Exercise materials section start

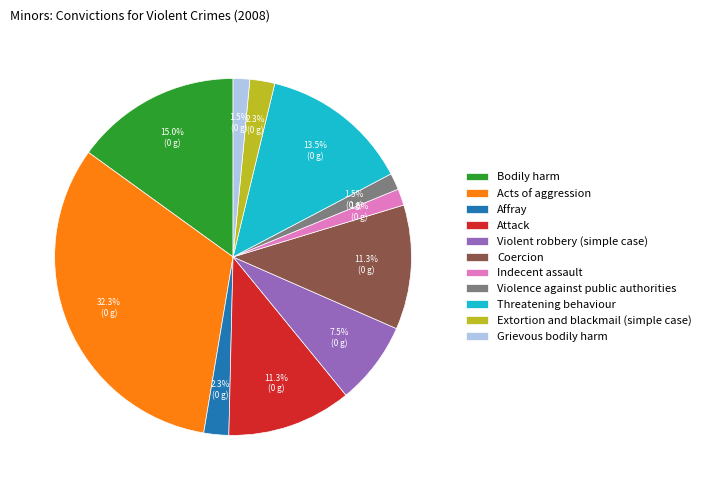

Which has a higher value, Violence against public authorities or Bodily harm?

Bodily harm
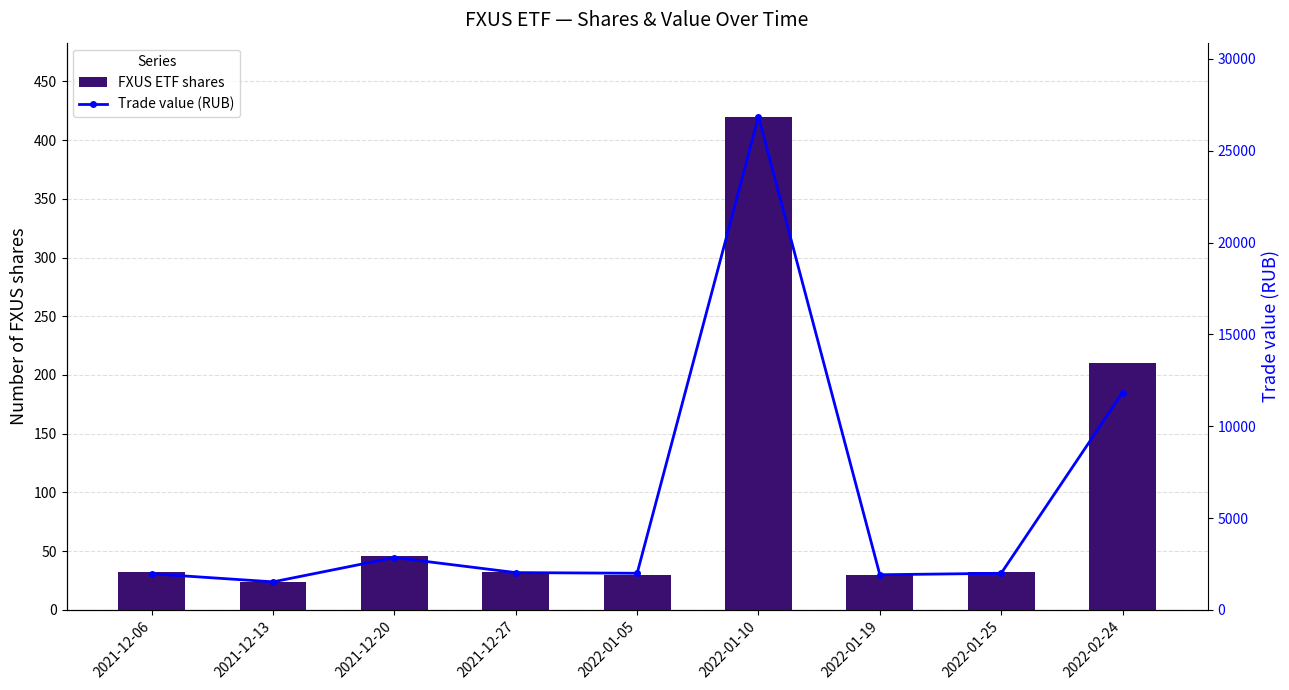

Reading left to right, transcribe all the data shown in this chart.

FXUS ETF shares: 32.0	24.0	46.0	32.0	30.0	420.0	30.0	32.0	210.0
Trade value (RUB): 1961.9	1523.0	2846.3	2026.2	1991.1	26857.3	1909.8	1990.0	11827.9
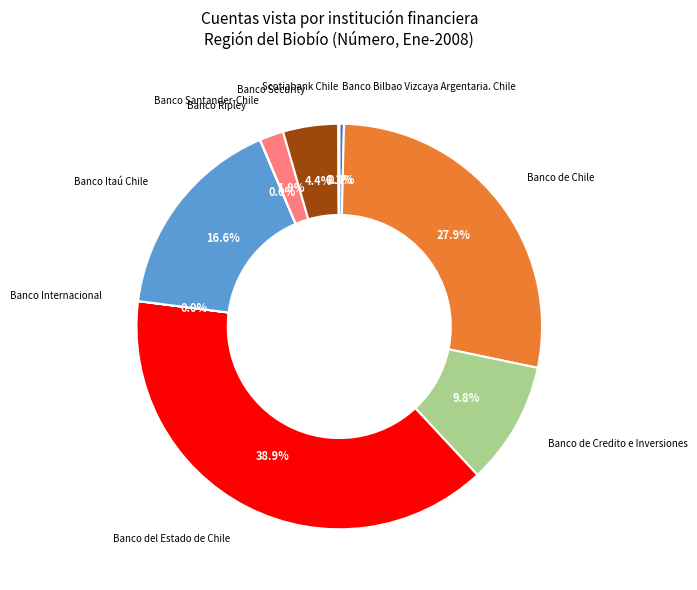

Between Banco de Credito e Inversiones and Banco Bilbao Vizcaya Argentaria. Chile, which is larger?

Banco de Credito e Inversiones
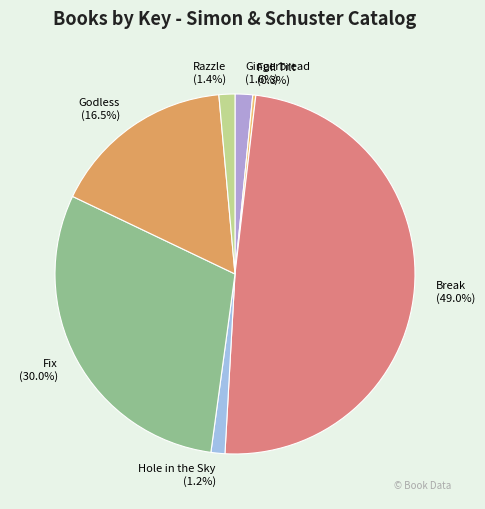

What percentage is the Fix slice, to the nearest percent?

30%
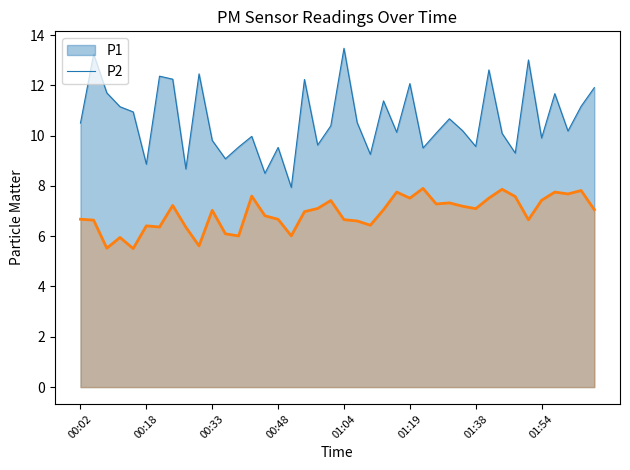

What is the label of the 18th point from the right?

01:10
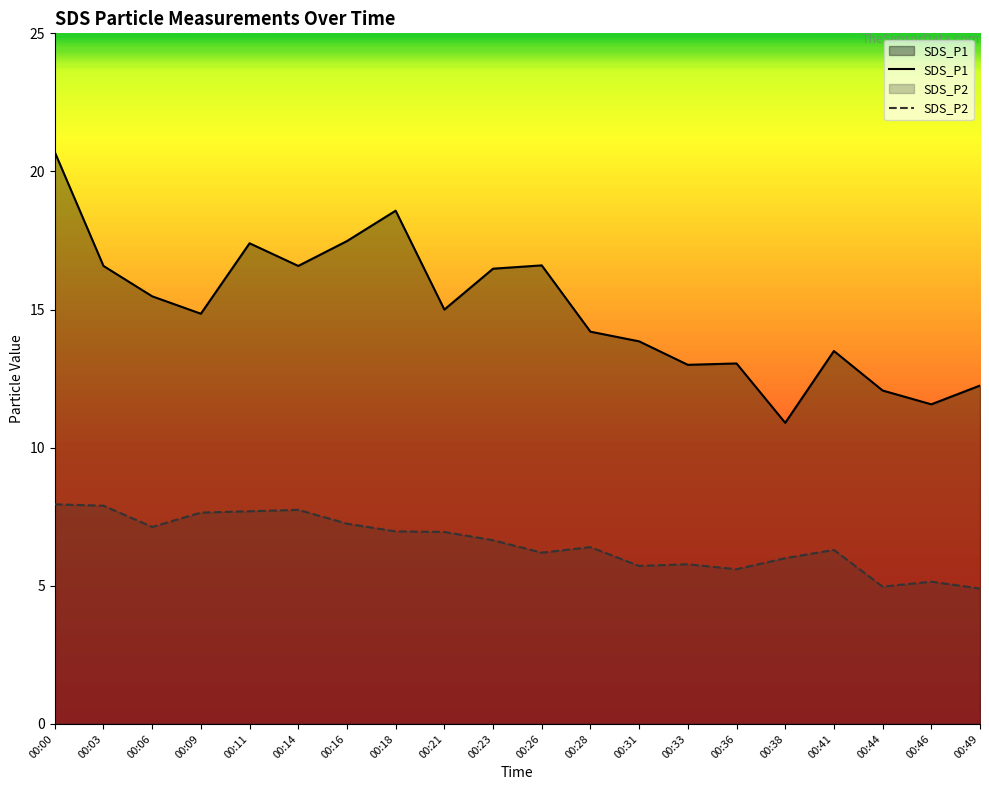

What is the average value of the SDS_P1 series?

15.0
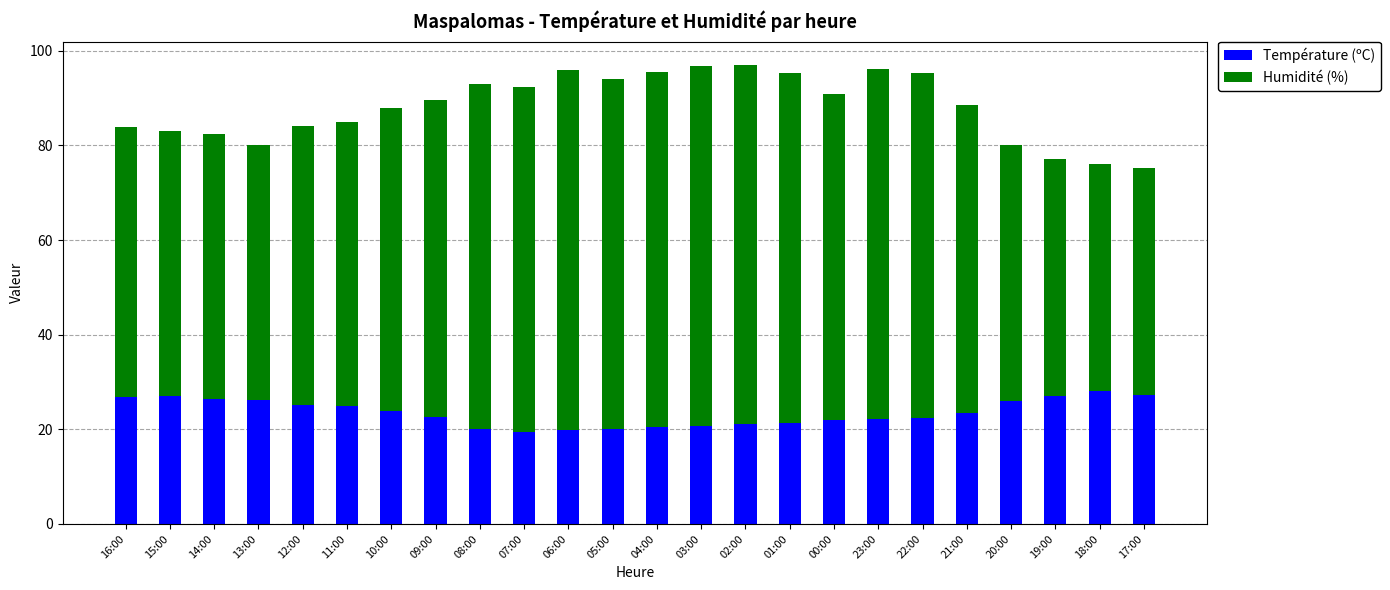

The Température (ºC) series shows 14.2 at 01:00. True or false?

False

Exercise materials section end

**What is expected:** Copy every entry above word for word, leaving out the pictures.

**The answer:**
Which has a higher value, Violence against public authorities or Bodily harm?

Bodily harm

Reading left to right, transcribe all the data shown in this chart.

FXUS ETF shares: 32.0	24.0	46.0	32.0	30.0	420.0	30.0	32.0	210.0
Trade value (RUB): 1961.9	1523.0	2846.3	2026.2	1991.1	26857.3	1909.8	1990.0	11827.9

Between Banco de Credito e Inversiones and Banco Bilbao Vizcaya Argentaria. Chile, which is larger?

Banco de Credito e Inversiones

What percentage is the Fix slice, to the nearest percent?

30%

What is the label of the 18th point from the right?

01:10

What is the average value of the SDS_P1 series?

15.0

The Température (ºC) series shows 14.2 at 01:00. True or false?

False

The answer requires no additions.